Я с ожесточением принялся за работу. Ведь и отец в моем возрасте носил кирпичи на третий этаж — вот так, уложенные на доске за спиной, — подымался, спускался, весь в поту. Шутка ли? Дело не в Эдисоне… Эдисон есть Эдисон, но если возьмешься за дело как настоящий мужчина…

Чем больше я думал, тем больше во мне зрела воля к победе.

Осень была сухая и пыльная.
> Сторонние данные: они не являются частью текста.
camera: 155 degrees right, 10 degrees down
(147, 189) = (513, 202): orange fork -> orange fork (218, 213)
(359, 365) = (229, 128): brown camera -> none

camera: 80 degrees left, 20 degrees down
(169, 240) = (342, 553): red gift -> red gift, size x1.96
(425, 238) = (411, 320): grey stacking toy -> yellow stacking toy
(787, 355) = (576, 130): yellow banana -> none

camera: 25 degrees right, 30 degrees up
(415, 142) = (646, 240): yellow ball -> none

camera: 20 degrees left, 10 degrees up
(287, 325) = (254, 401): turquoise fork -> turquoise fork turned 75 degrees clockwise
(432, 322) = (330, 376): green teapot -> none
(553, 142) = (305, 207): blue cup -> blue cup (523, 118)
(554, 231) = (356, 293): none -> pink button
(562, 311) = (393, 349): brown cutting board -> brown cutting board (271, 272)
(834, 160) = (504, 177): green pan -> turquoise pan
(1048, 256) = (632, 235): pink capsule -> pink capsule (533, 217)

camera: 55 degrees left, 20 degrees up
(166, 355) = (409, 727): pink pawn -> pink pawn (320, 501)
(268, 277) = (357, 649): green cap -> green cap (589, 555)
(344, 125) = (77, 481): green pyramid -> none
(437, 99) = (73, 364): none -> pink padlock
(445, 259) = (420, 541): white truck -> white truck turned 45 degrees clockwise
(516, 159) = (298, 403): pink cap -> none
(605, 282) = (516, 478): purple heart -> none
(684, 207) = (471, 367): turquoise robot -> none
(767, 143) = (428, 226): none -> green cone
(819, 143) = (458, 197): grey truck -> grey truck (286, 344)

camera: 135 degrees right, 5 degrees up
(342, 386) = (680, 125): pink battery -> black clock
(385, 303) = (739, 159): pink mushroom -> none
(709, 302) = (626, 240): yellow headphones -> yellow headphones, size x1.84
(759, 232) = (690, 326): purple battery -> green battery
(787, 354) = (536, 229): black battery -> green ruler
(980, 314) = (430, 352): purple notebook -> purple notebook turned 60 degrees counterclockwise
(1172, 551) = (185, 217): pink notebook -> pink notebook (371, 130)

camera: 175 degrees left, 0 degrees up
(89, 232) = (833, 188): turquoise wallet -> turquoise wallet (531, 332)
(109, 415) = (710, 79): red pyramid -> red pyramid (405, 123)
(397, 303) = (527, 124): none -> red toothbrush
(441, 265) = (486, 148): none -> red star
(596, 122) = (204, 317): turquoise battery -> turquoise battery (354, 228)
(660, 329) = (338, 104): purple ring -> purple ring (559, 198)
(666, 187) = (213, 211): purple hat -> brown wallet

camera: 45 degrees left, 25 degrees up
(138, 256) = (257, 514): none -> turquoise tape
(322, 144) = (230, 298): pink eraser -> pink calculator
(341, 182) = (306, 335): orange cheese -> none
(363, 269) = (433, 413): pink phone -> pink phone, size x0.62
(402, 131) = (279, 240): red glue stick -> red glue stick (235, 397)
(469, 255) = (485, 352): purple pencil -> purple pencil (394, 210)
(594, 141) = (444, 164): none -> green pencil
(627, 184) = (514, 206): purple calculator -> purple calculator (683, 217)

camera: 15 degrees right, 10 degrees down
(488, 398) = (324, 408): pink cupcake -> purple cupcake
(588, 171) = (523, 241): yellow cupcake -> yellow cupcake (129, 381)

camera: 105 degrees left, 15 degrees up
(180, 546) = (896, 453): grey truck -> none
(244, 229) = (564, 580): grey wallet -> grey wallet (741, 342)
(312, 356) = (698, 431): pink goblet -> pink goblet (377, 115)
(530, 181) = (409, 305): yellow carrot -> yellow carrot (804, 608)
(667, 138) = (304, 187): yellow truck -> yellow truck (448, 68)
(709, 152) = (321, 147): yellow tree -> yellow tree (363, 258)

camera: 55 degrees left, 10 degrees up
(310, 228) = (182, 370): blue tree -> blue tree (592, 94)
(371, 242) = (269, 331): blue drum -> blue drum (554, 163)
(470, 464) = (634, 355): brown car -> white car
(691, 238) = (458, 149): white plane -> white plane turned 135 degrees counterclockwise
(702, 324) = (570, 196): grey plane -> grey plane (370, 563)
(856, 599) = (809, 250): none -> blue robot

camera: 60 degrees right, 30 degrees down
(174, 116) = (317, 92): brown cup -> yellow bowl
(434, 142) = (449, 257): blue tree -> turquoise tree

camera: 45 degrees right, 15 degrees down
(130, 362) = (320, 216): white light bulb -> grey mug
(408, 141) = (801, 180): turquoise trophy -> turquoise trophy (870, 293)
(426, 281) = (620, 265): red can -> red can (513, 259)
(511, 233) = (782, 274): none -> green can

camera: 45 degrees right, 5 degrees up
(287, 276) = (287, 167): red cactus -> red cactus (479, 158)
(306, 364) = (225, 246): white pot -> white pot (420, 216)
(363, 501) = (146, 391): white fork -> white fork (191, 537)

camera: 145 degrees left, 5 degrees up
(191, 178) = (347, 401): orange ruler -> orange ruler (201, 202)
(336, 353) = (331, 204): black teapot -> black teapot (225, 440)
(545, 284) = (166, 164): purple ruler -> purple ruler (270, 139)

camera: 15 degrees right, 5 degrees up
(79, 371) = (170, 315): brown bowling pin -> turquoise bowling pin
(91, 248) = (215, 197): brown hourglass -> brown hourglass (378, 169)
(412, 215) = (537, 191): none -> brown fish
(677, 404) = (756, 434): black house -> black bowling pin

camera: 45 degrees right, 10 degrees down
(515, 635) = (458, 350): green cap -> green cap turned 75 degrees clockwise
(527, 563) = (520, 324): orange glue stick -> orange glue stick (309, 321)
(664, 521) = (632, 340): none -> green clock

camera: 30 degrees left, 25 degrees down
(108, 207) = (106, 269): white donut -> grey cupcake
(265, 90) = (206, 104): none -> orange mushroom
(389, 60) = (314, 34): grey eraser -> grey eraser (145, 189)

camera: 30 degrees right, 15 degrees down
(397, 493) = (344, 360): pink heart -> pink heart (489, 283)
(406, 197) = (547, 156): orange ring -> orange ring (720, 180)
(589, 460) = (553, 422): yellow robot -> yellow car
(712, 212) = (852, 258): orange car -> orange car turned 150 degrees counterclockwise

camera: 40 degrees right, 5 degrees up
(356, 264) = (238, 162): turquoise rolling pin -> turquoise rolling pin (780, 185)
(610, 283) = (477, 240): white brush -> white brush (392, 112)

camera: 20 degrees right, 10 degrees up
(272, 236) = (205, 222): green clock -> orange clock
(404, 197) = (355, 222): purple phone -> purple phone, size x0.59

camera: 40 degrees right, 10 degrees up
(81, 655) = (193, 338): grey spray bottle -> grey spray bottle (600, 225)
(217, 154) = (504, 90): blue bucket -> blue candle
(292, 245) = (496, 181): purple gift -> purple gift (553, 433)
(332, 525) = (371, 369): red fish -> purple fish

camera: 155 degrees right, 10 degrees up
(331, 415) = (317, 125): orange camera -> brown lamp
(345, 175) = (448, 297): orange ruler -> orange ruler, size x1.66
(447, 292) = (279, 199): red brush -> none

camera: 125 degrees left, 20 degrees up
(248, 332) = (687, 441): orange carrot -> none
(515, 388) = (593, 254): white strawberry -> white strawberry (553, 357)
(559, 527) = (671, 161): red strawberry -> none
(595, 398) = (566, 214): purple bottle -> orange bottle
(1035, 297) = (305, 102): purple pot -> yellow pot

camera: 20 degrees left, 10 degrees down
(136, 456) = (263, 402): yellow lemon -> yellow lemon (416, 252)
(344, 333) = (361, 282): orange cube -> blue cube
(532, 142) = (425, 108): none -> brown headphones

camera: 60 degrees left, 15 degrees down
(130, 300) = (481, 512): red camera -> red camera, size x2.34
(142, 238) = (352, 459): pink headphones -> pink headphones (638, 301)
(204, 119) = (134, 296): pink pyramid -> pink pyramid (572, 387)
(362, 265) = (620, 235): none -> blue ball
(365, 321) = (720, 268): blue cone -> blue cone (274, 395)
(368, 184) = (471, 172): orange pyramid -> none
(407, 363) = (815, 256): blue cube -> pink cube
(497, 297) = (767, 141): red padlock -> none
Солнце выжигало траву, на гумнах стаи воробьев рылись в соломе, разыскивая оставшиеся зерна, боролись за свою жизнь.

Время шло. Я по утрам, раньше, чем встанут наши, уходил на Харманбаир. Медленно, прихрамывая, появлялся дядя Киряк в пиджаке и бумажных штанах с поясом.

Он снимал баранью шапку, вытирал потное лицо и говорил удовлетворенно:

— Ну и времечко подвалило — красота… Не скажешь, что зима идет, а прямо будет весна…

Потом приходили другие рабочие, и последним — Черныш. Он всегда сразу же принимался за работу, как сознательный пролетарий, у которого нет ничего общего с хозяином. Дядя Киряк его презирал и часто ругал за то, что тот не смыслит дела. Черныш молчал, глядя в сторону и посвистывая, как будто это относилось не к нему. Другие два работника, тоже молодые парни, глядели на нас с любопытством, может быть, понимая, что мы тут случайные гости.

В полдень, далеко на дороге, показывалась Цонка, дочь дяди Киряка, с ведром и кувшином в руках. Она несла нам обед, и потому мы ждали ее с нетерпением. Ее белая косынка вырисовывалась все отчетливее на крутом склоне, потом Цонка выходила на ровное место, и скоро ее босые ноги уже мелькали в белой мягкой пыли.